[[ MATERIAL TO PROCESS open ]]

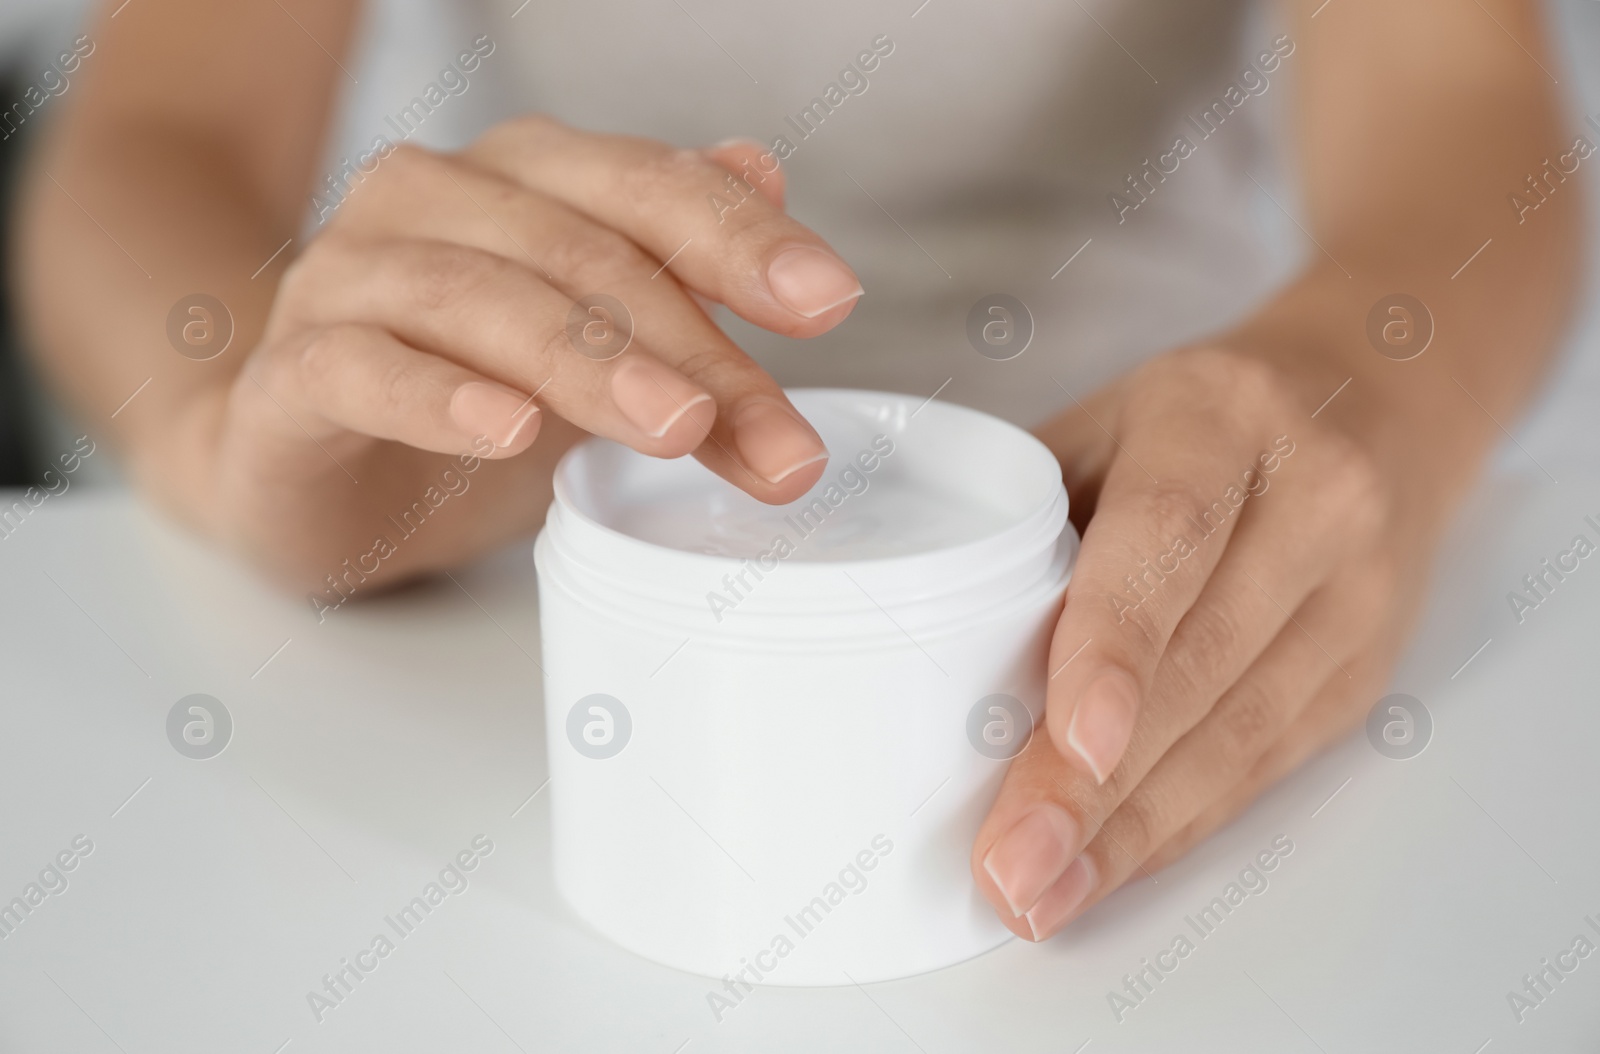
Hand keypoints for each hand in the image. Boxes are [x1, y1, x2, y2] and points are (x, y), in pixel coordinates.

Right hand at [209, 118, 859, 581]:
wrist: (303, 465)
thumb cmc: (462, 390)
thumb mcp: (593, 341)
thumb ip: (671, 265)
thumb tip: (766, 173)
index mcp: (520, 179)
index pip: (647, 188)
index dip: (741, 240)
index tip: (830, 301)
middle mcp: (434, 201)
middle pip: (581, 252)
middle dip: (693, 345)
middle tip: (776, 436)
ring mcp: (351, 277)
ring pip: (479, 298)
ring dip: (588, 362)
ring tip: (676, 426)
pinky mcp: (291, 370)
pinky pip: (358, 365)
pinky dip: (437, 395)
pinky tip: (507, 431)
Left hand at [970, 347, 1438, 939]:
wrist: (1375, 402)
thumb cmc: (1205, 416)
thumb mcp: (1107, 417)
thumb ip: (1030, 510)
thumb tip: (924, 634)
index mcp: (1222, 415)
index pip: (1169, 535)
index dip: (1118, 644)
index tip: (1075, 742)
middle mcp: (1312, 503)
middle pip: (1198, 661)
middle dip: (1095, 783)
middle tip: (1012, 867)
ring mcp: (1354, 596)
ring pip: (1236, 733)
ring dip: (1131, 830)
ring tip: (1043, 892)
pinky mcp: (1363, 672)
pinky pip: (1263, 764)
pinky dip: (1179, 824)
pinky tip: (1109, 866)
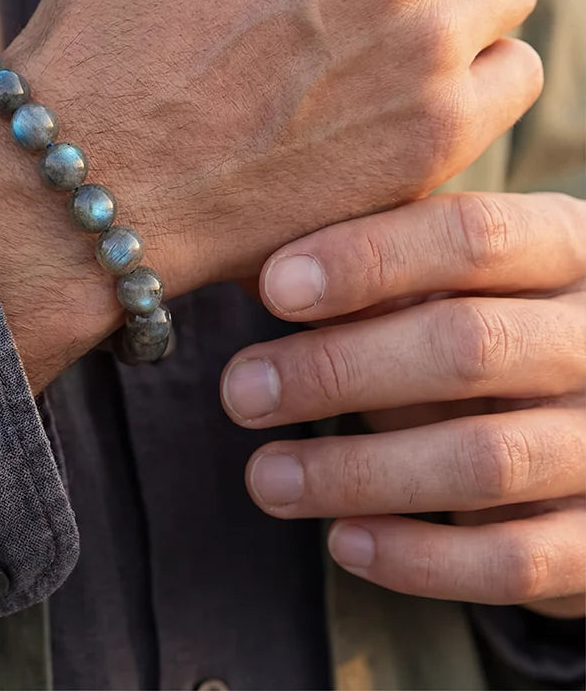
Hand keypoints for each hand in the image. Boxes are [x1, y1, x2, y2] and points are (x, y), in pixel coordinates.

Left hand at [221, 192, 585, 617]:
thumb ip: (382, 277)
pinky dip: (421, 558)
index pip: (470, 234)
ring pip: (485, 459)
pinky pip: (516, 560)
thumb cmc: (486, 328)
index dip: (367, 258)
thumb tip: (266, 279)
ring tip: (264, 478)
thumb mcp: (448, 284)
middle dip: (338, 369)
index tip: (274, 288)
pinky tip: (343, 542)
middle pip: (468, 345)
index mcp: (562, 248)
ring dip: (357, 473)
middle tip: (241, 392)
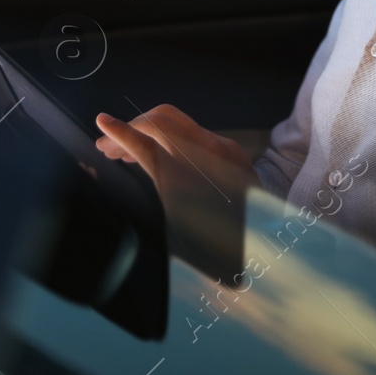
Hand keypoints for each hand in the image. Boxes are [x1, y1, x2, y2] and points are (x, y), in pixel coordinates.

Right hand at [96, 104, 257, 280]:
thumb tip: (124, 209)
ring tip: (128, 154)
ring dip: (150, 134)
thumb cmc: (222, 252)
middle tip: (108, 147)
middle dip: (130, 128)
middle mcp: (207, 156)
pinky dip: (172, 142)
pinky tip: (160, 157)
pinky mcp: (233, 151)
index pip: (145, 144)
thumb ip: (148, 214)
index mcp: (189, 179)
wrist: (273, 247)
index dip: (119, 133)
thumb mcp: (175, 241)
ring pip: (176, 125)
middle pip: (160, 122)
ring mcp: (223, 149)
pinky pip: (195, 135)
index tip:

[[ MATERIAL TO PROCESS closed ]]

• **DESCRIPTION OF THE TASK**
Quote the entries above word for word. Leave the images out.

• **WRITTEN RESPONSE**
Hand keypoints for each hand in the image. Boxes are [x1, y1, x2, y2] and points are (x, y), in pixel coordinates.

Right hand at [209, 118, 859, 581]:
wrist: (303, 465)
thumb cmc: (462, 390)
thumb mcp: (593, 341)
thumb ip: (671, 265)
thumb tip: (766, 173)
index mcp: (520, 179)
index pip: (647, 188)
index dip: (741, 240)
index tip: (830, 301)
middle mcp: (434, 201)
middle pip: (581, 252)
middle dip: (693, 345)
middle tip: (776, 436)
ring mcp: (351, 277)
ring pip: (479, 298)
ring dip: (588, 362)
ring tip: (676, 426)
pinky mcp: (291, 370)
pinky pip: (358, 365)
pinky dip: (437, 395)
pinky tip: (507, 431)
Left hand at [970, 347, 1438, 939]:
wrist: (1375, 402)
thumb cmc: (1205, 416)
thumb mcp: (1107, 417)
thumb ip: (1030, 510)
thumb tip: (924, 634)
index mcp: (1222, 415)
index pip: (1169, 535)
index dip: (1118, 644)
index tip: (1075, 742)
middle mcp: (1312, 503)
middle pip: (1198, 661)
middle dip: (1095, 783)
middle tip: (1012, 867)
ring mcp: (1354, 596)
ring pip: (1236, 733)
ring dip: (1131, 830)
ring tip: (1043, 892)
pinky mcp: (1363, 672)
pinky pip: (1263, 764)
pinky dip: (1179, 824)
pinky tip: (1109, 866)
Hand keypoints for each hand in the image. Boxes are [x1, y1, x2, y2] and points are (x, y), in pixel coordinates.

Left hand at [221, 192, 585, 617]:
thumb ip: (382, 277)
pinky dip: (421, 558)
index pip: (470, 234)
ring pip: (485, 459)
pinky pip: (516, 560)
thumb cmc: (486, 328)
index dip: (367, 258)
thumb tip: (266, 279)
ring tip: (264, 478)
thumb mcp: (448, 284)
middle dip: (338, 369)
index tip: (274, 288)
pinky tip: (343, 542)
middle pip: (468, 345)
index mcp: (562, 248)
ring dip: (357, 473)
middle tip: (241, 392)
Hand keypoints for each hand in the image. Boxes are [x1, y1, x2, y2] and points are (x, y), in pixel coordinates.

Right hand at [96, 104, 257, 280]:
thumb tip: (124, 209)
ring tip: (128, 154)
ring dip: (150, 134)
thumb cmc: (222, 252)
middle tip: (108, 147)
middle dip: (130, 128)
middle mcp: (207, 156)
pinky dip: (172, 142)
pinky tip: (160, 157)
pinky mcp: (233, 151)
index pip: (145, 144)
thumb ip: (148, 214)
index mcp: (189, 179)
wrist: (273, 247)
index dip: (119, 133)
thumb mcp: (175, 241)
ring pip: (176, 125)
middle pip: (160, 122)
ring mcp: (223, 149)
pinky pip: (195, 135)
index tip:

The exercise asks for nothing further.